Multiple queries running in Apache Spark Structured Streaming

Versions: Apache Spark 3.3.0 https://github.com/bartosz25/spark-playground/tree/master/structured-streaming-2-sinks

That's often a dilemma, whether we should put multiple sinks working on the same data source in the same or in different Apache Spark Structured Streaming applications? Both solutions may be valid depending on your use case but let's focus here on the former one including multiple sinks together.

.foreachBatch

If you are looking for writing the same dataset to many different sinks, you should consider the foreachBatch sink.

Multiple sinks - example

The example we're going to use is rather simple. There are some files with numbers in each new line. Our application takes them as soon as they arrive and multiples them by 2 and 3 in 2 different transformations. In the end it writes the results in separate sinks. Although we can avoid using 2 sinks here with a foreachBatch construct, for the sake of exercise, we're using the 2 sinks versions:

  val filesWithNumbers = sparkSession.readStream.text(s"${basePath}/data").as[Int]

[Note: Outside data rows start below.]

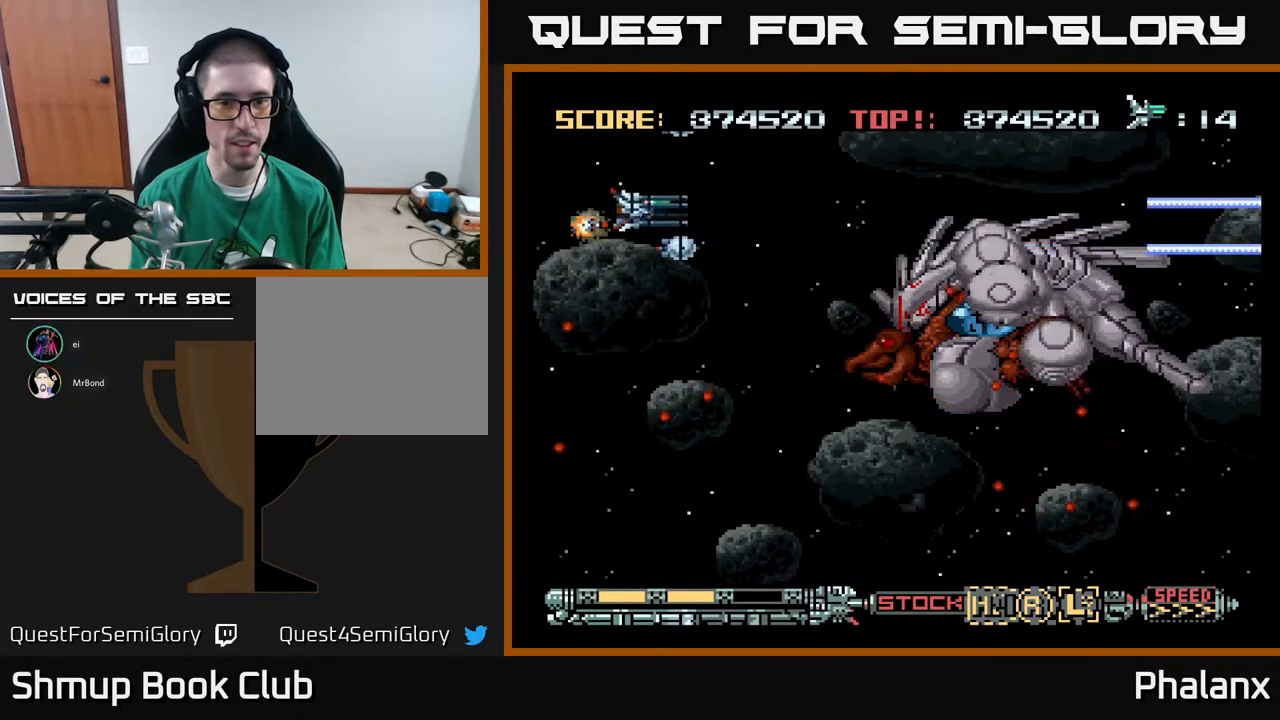
{"buttons": ["A"], "right_stick": "center", "events": [[33, "DPAD_RIGHT", "down"], [67, "DPAD_DOWN", "up"], [67, "DPAD_RIGHT", "up"], [283, "DPAD_DOWN", "down"], [450, "DPAD_DOWN", "up"]]}
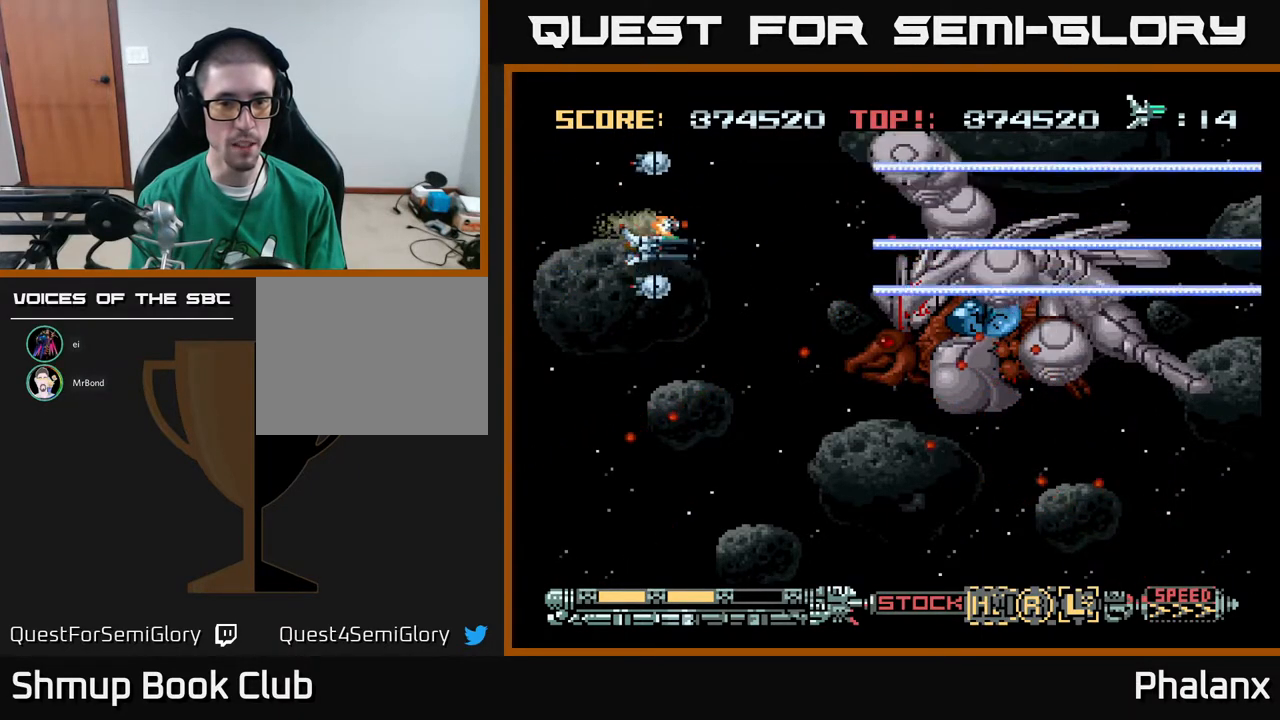
{"buttons": ["A", "DPAD_DOWN"], "right_stick": "center", "events": [[183, "DPAD_LEFT", "down"], [383, "DPAD_LEFT", "up"], [500, "DPAD_DOWN", "down"]]}
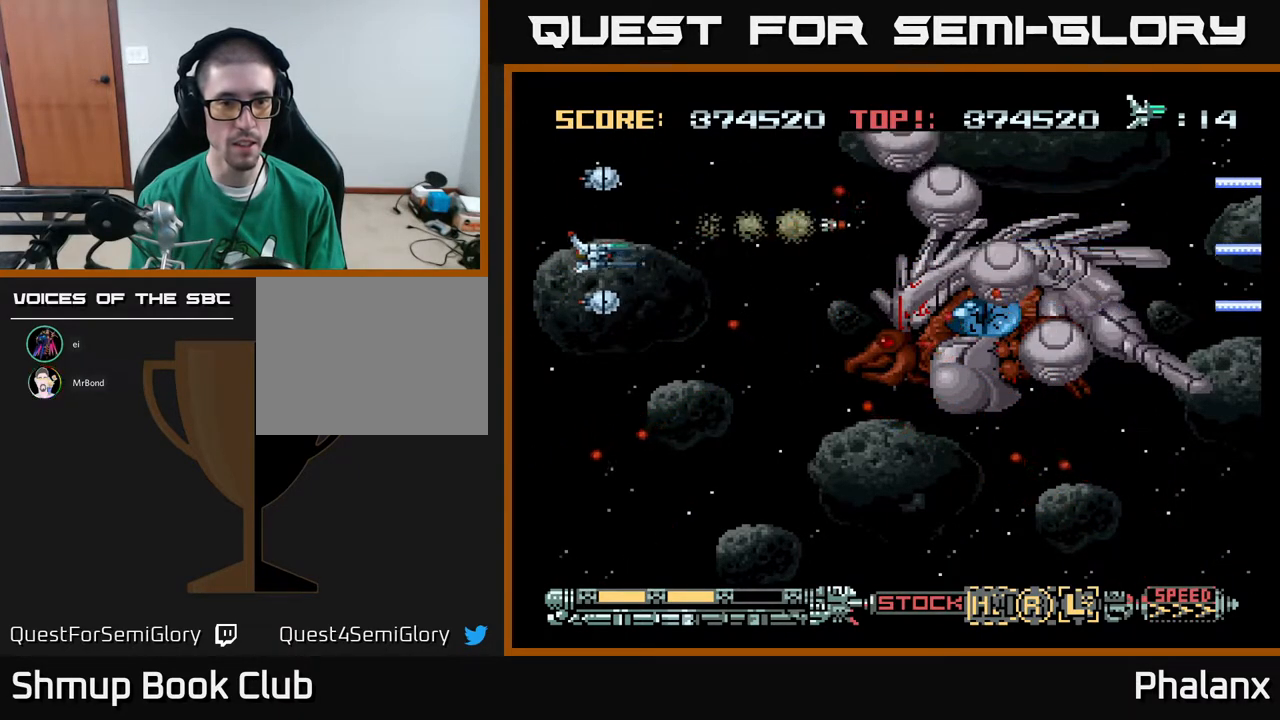
{"buttons": ["A"], "right_stick": "center", "events": [[217, "DPAD_DOWN", "up"], [317, "DPAD_DOWN", "down"], [467, "DPAD_DOWN", "up"]]}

  val multipliedBy2 = filesWithNumbers.map(nr => nr * 2)
  val multipliedBy2Writer = multipliedBy2.writeStream.format("json")
	.option("path", s"${basePath}/output/sink-1")
	.option("checkpointLocation", s"${basePath}/checkpoint/sink-1")
	.start()

  val multipliedBy3 = filesWithNumbers.map(nr => nr * 3)
  val multipliedBy3Writer = multipliedBy3.writeStream.format("json")
	.option("path", s"${basePath}/output/sink-2")
	.option("checkpointLocation", s"${basePath}/checkpoint/sink-2")
	.start()

  sparkSession.streams.awaitAnyTermination()

There are few things you already see from the code and the UI:

  1. There are 2 checkpoint locations. A checkpoint is associated with the sink and not the data source [even though it represents the latter!], so you have 2 places to take care of in case of any maintenance or restart.
  2. The application creates 2 separate jobs that you can see in the UI:
  3. Both jobs run in the same execution context, so they share the compute resources.
  4. The jobs are interdependent. The call of the sparkSession.streams.awaitAnyTermination() stops all jobs whenever one of them fails or finishes.

That's all we can see from the appearance. But as you know, the appearance can be deceptive and it definitely is for our 2-sinks job. Why?

Deeping delve...

A closer look at the Spark UI already shows the point of having 2 streaming sinks:

Indeed, the data source is read twice, once for each sink! "We should cache it" - you may be thinking right now. Yes, we should but the cache is not supported on the Structured Streaming DataFrames. When you call it, you'll get this a little bit misleading, error message:

Exception in thread "main" org.apache.spark.sql.AnalysisException: Queries with streaming sources must be executed with writeStream.start();
FileSource[/tmp/wfc/structured-streaming-2-sinks//data]
    at org.apache.spark.sql.catalyst.analysis.UnsupportedOperationChecker$.throwError(UnsupportedOperationChecker.scala:447)
    at org.apache.spark.sql.catalyst.analysis.UnsupportedOperationChecker$.$anonfun$checkForBatch$1(UnsupportedOperationChecker.scala:38)
    at org.apache.spark.sql.catalyst.analysis.UnsupportedOperationChecker$.$anonfun$checkForBatch$1$adapted(UnsupportedOperationChecker.scala:36)

Why is that double reading? Each data sink creates a DataStreamWriter that initializes the Sink implementation corresponding to the job method and starts a query. Starting the query involves creating a new instance of StreamingQueryWrapper and inherently, the StreamExecution (MicroBatchExecution or ContinuousExecution, depending on the query mode). The queries are independent and both generate dedicated physical execution plans, hence separate data reading processes.

Reading consistency

Does it mean the 2 queries in the same application can process separate data? After all, the checkpoints are different, so technically both track different offsets. Let's change the data source to the rate stream with some randomness added by the sleep:

val filesWithNumbers = sparkSession
  .readStream
  .format("rate")
  .option("rowsPerSecond", 1)
  .load
  .select("value").as[Long]
   .map(nrAsString => {
  	Thread.sleep(Random.nextInt(3000))
  	println(s"Converting $nrAsString")
  	nrAsString.toInt
  })
// 
// Replaced to the same transformation to compare the output size
  val multipliedBy2 = filesWithNumbers.map(nr => nr * 3)

If you run the code, you'll see the first jobs processing the same volume of data. But these numbers will change with time:

You can see that despite this open possibility of declaring multiple Structured Streaming queries in the same application, there are some important consequences. The queries are separate, so they have different lifecycles.